- Source passage

Mother Jones: Why write a novel after all these years?
George Saunders: I was trying like hell not to! This idea had been around for like 20 years, and about 5 years ago I gave myself permission just to fart around with it a little bit, and it kind of caught on.
MJ: Your book has no narrator. It's really an extended dialogue among the characters—a few living, but most dead.
GS: Lincoln in the graveyard is pretty hard to dramatize because it's just one guy. I thought, "Well, I need some witnesses." And since it was at night, the idea of ghosts came up. I couldn't figure out a way to tell that story in a more conventional format. In a lot of ways, these questions we refer to as structure or form or style are really just evasions. You're trying to evade suckiness, and by maximally evading suckiness you might come up with something original.
MJ: Tell me about your research process.
GS: I've got hundreds of books on Lincoln from the Syracuse library and that I bought. When I wasn't writing, I'd be just poring through. I got so addicted, it was almost like the contemporary world wasn't so interesting and only 1862 was cool. But one of the focusing things about this is it's just one night. I had to remind myself early and often that it's not a biography of Lincoln. It's not even about Lincoln!
MJ: Are you a Civil War buff?
GS: I never really was, but nothing will turn you into a Civil War buff like five years of reading. Some of the letters that people wrote from that time are so deep and so beautifully articulate. And you realize, especially with the stuff that's going on now in the country, that it's always been chaos—people were disagreeing at least as much as they are now and 20,000 people would die in a day. It's the scale that's amazing, and also the proximity to our own time. I remember at one point seeing a photograph of basically a slave store in Atlanta. It's where you'd go if you needed a slave. And you think, "Wow! That was not a long time ago."
MJ: You dedicate this book to your kids. What was it like, as a parent, to spend so much time thinking about the death of a child?
GS: It was touchy. I honestly couldn't have done it when they were Willie's age, little kids. It sounds kind of corny, but we seem programmed to love each other and to have our special attachments to people, and certainly our kids. And those are so raw and so powerful, you can't even turn your mind in a direction of that kind of a loss. When you're talking about [Abe] Lincoln, you're like, "Okay, now he's got to dust himself off and go win the war." That's not how that works. The historical accounts indicate that he never recovered. And he didn't live that much longer.
MJ: Do you believe in ghosts?
GS: Do you?
MJ: From time to time.
GS: I definitely believe in them dramatically. For example, I'm standing here in front of this 1920s bungalow in LA. If you just describe the physicality of the place, you're only getting a fraction of the truth, which is that if you went back to 1946 there was some dude standing here in a fedora who's now dead. That's as true as the fact that there's a lawn chair sitting here in front of me. To give a story broader shoulders, you have to sometimes push off into the supernatural or the sci-fi, not as a way of avoiding reality, but of accommodating it correctly. I actually do believe in life after death. In the book, I tried to make it funny and weird enough that it didn't resemble an afterlife that we had seen somewhere else. When you die you don‘t go, "Oh, it's just like I read about." It's more like, "Oh shit, what is this?"

- Instructions
**1.** According to the interview, how long had Saunders's idea for the novel been around?
**2.** Please quote the interview from "Mother Jones: Why" to "but most dead.".
**3.** Summarize the interview in two sentences.
The material after the interview comes from a separate source.

- Dataset extract
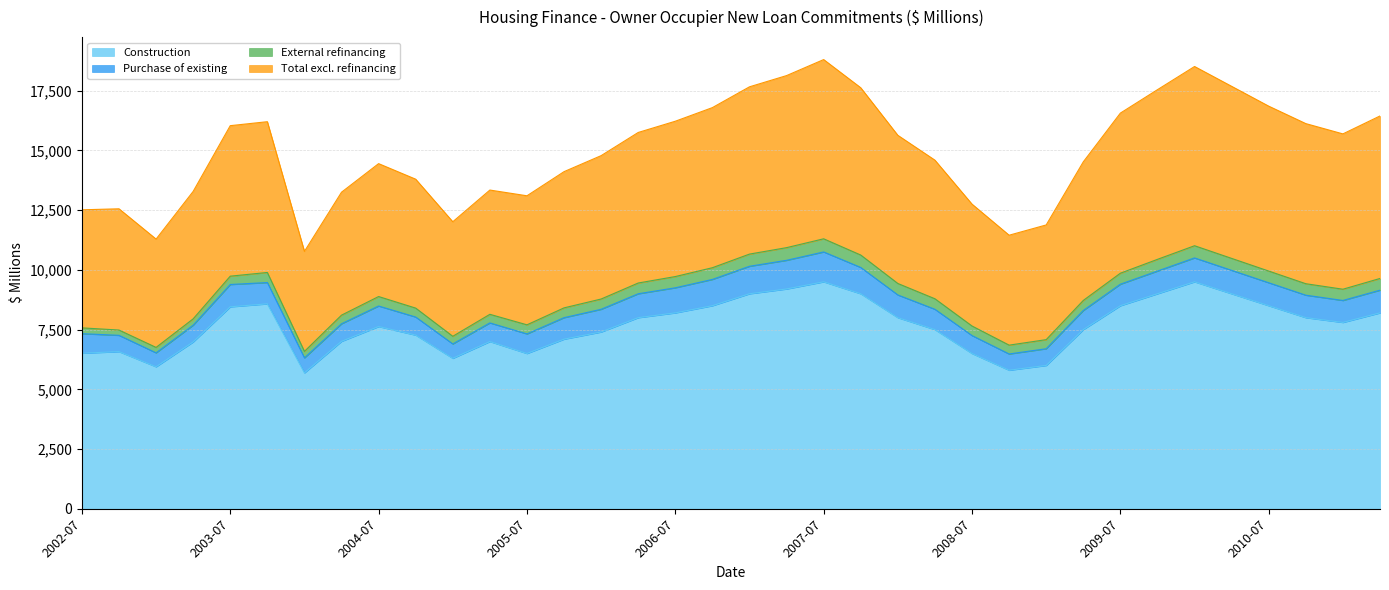

What is the difference between the maximum and minimum values in the Construction series?

3810.1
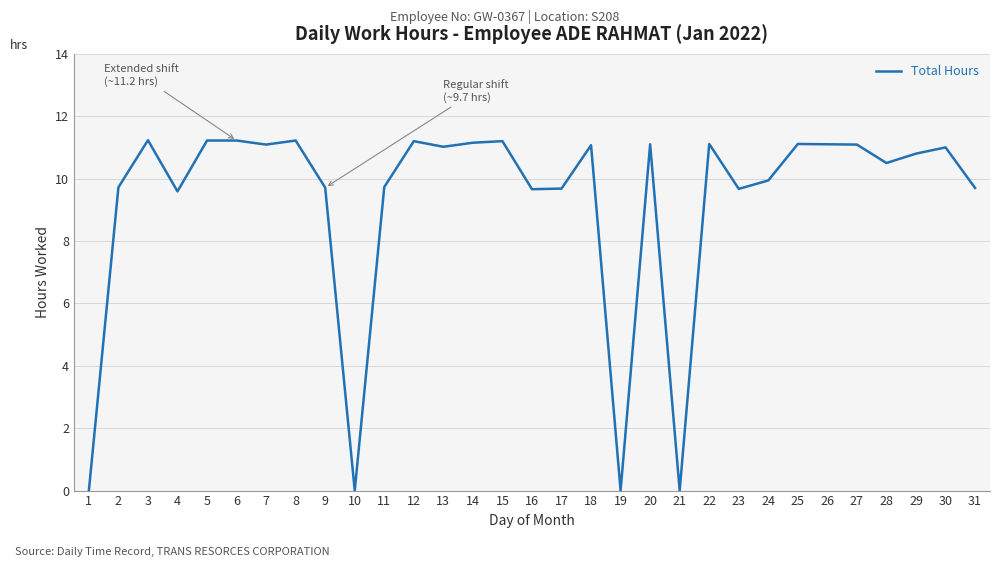

True or false: there are more than 0 points higher than both neighbors.

True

- Answers provided
**1.** About 20 years.

**2.**
Mother Jones: Why write a novel after all these years?
George Saunders: I was trying like hell not to! This idea had been around for like 20 years, and about 5 years ago I gave myself permission just to fart around with it a little bit, and it kind of caught on.
MJ: Your book has no narrator. It's really an extended dialogue among the characters—a few living, but most dead.

**3.** George Saunders describes a novel with no narrator, in which ghosts serve as witnesses to Lincoln in the graveyard during a single night, and which he researched through years of reading hundreds of books on Lincoln. He calls it touchy as a parent to dwell on the death of a child, and he says he believes in ghosts dramatically and believes in life after death.